I have a node project and it has Dockerfile
and docker-compose.yml
as well.
Dockerfile
FROM node:lts-alpine as build-stage
WORKDIR /app
COPY package*.json ./
RUN npm install
COPY . .
RUN npm run build
FROM nginx:stable-alpine as production-stage
COPY --from=build-stage /app/dist /usr/share/nginx/html
EXPOSE 80
CMD ["nginx", "-g", "daemon off;"]
docker-compose.yml
version: '3'
services:
my-service-name:
build:
context: .
dockerfile: Dockerfile
ports:
- "8080:80"
restart: unless-stopped
I uploaded the image to Docker Hub. When I tried to pull the image and run it, I needed to specify the port like this docker run -p 8080:80 my-username/my-image-name
so I can open the project in localhost:8080 from NGINX expose 80.

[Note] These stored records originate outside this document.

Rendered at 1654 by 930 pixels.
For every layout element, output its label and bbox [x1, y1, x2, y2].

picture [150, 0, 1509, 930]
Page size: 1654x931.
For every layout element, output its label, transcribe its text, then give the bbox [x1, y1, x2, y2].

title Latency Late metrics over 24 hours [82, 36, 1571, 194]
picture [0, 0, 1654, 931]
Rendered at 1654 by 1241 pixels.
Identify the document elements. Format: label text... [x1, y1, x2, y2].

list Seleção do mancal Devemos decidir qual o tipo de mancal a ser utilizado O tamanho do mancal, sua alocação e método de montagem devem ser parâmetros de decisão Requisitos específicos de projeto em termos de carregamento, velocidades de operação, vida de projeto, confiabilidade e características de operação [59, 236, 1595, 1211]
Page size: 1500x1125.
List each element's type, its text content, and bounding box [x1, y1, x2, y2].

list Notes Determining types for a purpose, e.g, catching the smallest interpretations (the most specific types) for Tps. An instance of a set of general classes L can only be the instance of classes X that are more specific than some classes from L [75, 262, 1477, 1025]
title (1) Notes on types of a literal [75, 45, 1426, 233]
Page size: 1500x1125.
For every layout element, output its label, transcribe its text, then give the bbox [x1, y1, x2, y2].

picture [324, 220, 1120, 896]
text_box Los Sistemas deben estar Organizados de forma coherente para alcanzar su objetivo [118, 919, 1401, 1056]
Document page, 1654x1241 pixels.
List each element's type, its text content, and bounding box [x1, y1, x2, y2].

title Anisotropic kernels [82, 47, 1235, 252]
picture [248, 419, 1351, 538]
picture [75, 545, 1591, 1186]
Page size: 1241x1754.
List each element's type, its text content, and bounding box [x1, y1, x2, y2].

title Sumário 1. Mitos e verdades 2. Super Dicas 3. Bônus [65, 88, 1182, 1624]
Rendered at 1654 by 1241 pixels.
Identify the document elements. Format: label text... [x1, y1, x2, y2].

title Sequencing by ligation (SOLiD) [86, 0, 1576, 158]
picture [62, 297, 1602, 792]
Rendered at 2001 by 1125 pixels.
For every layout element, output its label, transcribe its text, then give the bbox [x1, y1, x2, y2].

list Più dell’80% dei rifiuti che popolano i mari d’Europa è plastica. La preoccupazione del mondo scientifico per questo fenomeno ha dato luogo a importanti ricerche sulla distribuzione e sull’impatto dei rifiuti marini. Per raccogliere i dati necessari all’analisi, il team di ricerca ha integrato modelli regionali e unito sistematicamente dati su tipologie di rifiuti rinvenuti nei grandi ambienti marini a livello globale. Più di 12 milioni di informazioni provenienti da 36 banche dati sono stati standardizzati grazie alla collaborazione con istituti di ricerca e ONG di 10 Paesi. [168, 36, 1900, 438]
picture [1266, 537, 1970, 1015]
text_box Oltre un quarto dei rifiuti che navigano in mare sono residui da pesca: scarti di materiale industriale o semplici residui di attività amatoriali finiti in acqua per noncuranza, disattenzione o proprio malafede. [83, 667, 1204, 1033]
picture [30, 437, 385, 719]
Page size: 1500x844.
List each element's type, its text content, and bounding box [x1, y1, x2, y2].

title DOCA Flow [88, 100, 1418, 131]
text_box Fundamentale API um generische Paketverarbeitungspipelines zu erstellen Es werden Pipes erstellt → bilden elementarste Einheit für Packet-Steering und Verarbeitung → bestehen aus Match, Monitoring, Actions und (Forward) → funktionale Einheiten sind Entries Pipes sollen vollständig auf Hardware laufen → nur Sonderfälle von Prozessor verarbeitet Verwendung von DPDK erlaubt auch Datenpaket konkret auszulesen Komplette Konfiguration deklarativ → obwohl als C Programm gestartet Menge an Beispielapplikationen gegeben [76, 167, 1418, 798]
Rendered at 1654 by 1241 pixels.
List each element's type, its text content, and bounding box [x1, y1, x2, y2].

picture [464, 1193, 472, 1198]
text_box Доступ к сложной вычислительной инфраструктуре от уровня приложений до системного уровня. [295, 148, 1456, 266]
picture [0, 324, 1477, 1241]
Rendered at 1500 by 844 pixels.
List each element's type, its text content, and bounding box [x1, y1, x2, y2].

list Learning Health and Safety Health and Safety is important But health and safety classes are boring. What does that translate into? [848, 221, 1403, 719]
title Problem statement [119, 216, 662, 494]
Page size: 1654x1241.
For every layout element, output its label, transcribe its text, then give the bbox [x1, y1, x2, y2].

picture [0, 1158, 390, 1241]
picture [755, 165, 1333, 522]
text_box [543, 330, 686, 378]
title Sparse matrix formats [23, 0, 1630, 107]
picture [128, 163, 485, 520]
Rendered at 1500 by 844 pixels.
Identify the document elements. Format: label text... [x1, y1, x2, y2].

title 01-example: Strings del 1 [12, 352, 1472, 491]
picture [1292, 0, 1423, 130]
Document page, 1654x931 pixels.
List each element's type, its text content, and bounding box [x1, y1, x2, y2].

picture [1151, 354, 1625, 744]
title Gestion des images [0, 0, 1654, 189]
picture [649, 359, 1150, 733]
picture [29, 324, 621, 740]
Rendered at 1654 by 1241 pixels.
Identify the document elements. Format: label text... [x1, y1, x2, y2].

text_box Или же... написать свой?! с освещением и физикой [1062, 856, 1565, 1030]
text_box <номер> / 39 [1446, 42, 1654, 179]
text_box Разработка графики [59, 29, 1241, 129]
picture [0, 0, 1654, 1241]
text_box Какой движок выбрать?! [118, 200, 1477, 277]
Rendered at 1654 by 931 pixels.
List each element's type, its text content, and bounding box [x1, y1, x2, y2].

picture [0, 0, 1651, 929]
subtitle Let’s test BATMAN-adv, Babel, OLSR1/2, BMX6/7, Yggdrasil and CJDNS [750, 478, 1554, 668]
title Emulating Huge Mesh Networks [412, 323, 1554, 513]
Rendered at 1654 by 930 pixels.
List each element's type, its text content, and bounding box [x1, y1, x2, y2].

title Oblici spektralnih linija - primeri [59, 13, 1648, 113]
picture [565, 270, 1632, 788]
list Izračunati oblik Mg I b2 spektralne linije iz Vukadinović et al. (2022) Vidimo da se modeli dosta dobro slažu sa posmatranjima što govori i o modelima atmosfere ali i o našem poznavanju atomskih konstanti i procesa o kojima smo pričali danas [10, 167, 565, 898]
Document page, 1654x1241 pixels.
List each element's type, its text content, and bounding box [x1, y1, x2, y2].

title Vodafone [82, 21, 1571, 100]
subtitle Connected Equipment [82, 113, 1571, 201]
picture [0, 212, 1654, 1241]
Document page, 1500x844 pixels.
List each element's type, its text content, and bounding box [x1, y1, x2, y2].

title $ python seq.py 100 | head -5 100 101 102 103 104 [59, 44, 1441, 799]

What I want to do is run the image without specifying the port since I already specified the port in Dockerfile and docker-compose. I’ve been confused with how to achieve this. Does this mean my docker-compose is not uploaded to the Docker Hub and I should do so? Or is my current way is already correct?
2
Answers
When you use a docker-compose file, you have to run it with the docker-compose executable. What you are doing is bypassing the compose file altogether.
You are misinterpreting the meaning of EXPOSE in the Dockerfile. From the documentation:
The EXPOSE instruction does not actually publish the port. It functions as a type of documentation between the person who builds the image and the person who runs the container, about which ports are intended to be published. To actually publish the port when running the container, use the -p flag on docker run to publish and map one or more ports, or the -P flag to publish all exposed ports and map them to high-order ports.
So feel free to run containers without specifying exposed ports on the docker command line or in Docker-Compose or anywhere else The containers will run but it’s like they are behind a firewall.